State of Python 3 as default in Fedora

Zbigniew Jędrzejewski-Szmek zbyszek at in.waw.pl
Tue Mar 4 18:07:27 UTC 2014


On Tue, Mar 04, 2014 at 11:15:34AM -0500, Dan Scott wrote:
> On Wed, Feb 12, 2014 at 7:52 AM, Miro Hrončok <mhroncok at redhat.com> wrote:
> 
> > Hi,
> >
> > I've just published a blogpost that summarizes what's going on with Python
> > 3 as default in Fedora.
> >
> > You can find it here:
> >
> > http://eng.hroncok.cz/2014/02/12/python3-fedora-default/
> >
> > Feel free to post any comments on my blog or here on the mailing list(s)
> 
> 
> Basic process question: do existing packages that currently offer only
> Python 2 support, but for which upstream has subsequently added Python 3
> compatibility, follow the normal new package / full review process if
> you're adding Python 3 support as a subpackage to the existing spec file?
> (I'm working on python-rdflib at the moment, which fits this criteria).
No, they don't. There's no mandate to do a full review when new subpackages
are added, and Python 3 packages are not treated differently here.
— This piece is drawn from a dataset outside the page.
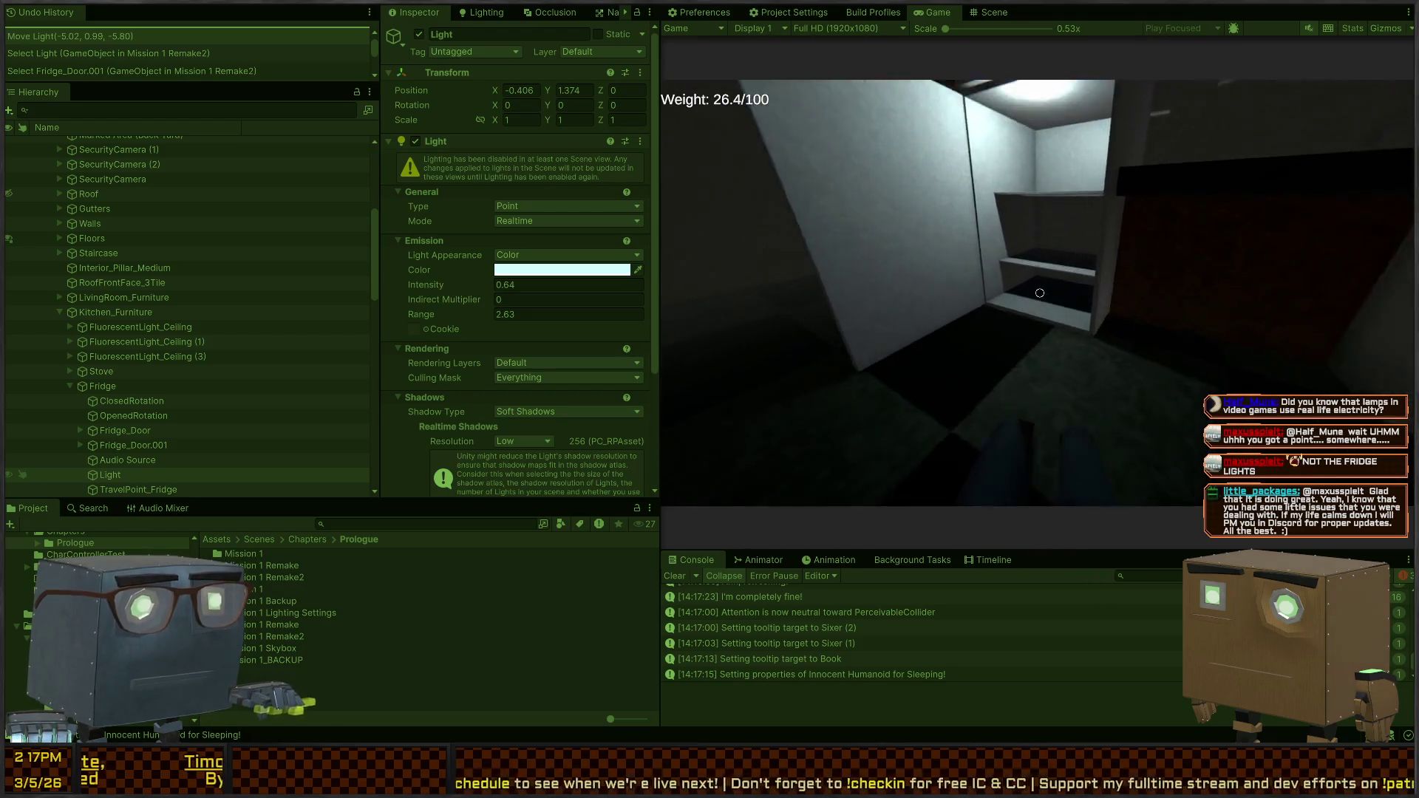
key(s)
And there's really no need to in the case of Python 3 subpackages:
they are usually rather mundane duplicates of their Python 2
counterparts with some paths changes.

Zbyszek

> I would assume so, but didn't find an explicit statement one way or another
> in https://fedoraproject.org/wiki/Packaging:Python . As I suspect this will
> be a common case with a push for Python 3 as default, I'll be happy to add
> a corresponding statement to that page.